**Data excerpts:**
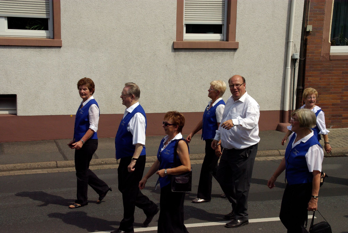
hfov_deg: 28.0
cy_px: 116
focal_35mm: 72
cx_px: 174
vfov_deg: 19.0
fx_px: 697
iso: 400
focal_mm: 48
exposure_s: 1/2000
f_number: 8
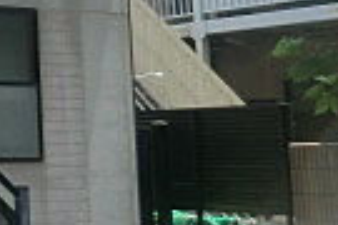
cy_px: -10
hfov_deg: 14.5
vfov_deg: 11.5
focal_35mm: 118
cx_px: -325
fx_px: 1108
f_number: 3.2
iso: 80
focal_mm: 4.3
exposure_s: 1/320
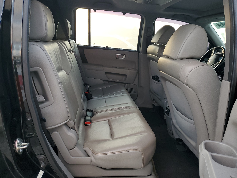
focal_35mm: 26
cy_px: 89
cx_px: 118
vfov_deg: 53.1
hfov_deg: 67.3
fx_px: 178
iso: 65
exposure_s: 1/60.2
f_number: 1.5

**What to do:** Only the records themselves, retyped exactly, belong in the answer; please leave all images behind.

**Task solution:**
hfov_deg: 28.0
cy_px: 116
focal_35mm: 72
cx_px: 174
vfov_deg: 19.0
fx_px: 697
iso: 400
focal_mm: 48
exposure_s: 1/2000
f_number: 8
cy_px: -10
hfov_deg: 14.5
vfov_deg: 11.5
focal_35mm: 118
cx_px: -325
fx_px: 1108
f_number: 3.2
iso: 80
focal_mm: 4.3
exposure_s: 1/320
focal_35mm: 26
cy_px: 89
cx_px: 118
vfov_deg: 53.1
hfov_deg: 67.3
fx_px: 178
iso: 65
exposure_s: 1/60.2
f_number: 1.5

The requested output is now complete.